Various operations of the image recording apparatus 1 are realized mainly by the controller 60. In particular, in the present embodiment, it is realized by the CPU 62 or the like processing a program stored in the memory 63. And this program is comprised from the code | cord | chord for performing the various operation | movement demonstrated below.

  When a control signal for positioning operation from the host computer 110 is input to the controller 60 via the interface unit 61, the controller 60 receives an edge detection sensor 50 a that detects the edge of the roll paper 2 while the roll paper 2 is being conveyed. Based on this detection signal, it is determined whether or not a positional shift in the width direction of the roll paper 2 has occurred.

  Next, when the controller 60 determines that the roll paper 2 is displaced upward in the width direction (see FIG. 7), the controller 60 performs drive control of the motor 205 so that the eccentric cam 204 rotates clockwise.

  When the eccentric cam 204 rotates clockwise, the cam follower 208 pressed against the eccentric cam 204 by the urging force of the coil spring 209 reduces the distance between the centers of the eccentric cam 204 and the circle about the rotation shaft 203a. It moves clockwise along the trajectory (see FIG. 4).

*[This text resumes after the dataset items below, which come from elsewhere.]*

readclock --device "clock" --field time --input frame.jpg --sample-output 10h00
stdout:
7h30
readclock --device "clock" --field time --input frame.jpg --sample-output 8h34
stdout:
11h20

  Then, since the cam follower 208 is attached to the base member 203, the base member 203 also rotates clockwise about the rotation shaft 203a, and the roll paper 2 is lowered in the width direction (see FIG. 7). Try to position. Thereby, the position in the width direction of the roll paper 2 is corrected.

  On the other hand, if the controller 60 determines that the roll paper 2 is displaced downward in the width direction (see FIG. 7), the controller 60 controls the drive of the motor 205 so that the eccentric cam 204 rotates counterclockwise. Do.

  When the eccentric cam 204 rotates counterclockwise, the cam follower 208 pressed against the eccentric cam 204 by the biasing force of the coil spring 209 rotates against the biasing force while increasing the distance between the centers of the eccentric cam 204 and the cam follower 208. It moves counterclockwise along a circular orbit centered on the moving shaft 203a (see FIG. 4).

  Then, since the base member 203 also rotates counterclockwise about the rotation shaft 203a, the roll paper 2 tends to be positioned on the upper side in the width direction (see FIG. 7). Thereby, the position in the width direction of the roll paper is corrected.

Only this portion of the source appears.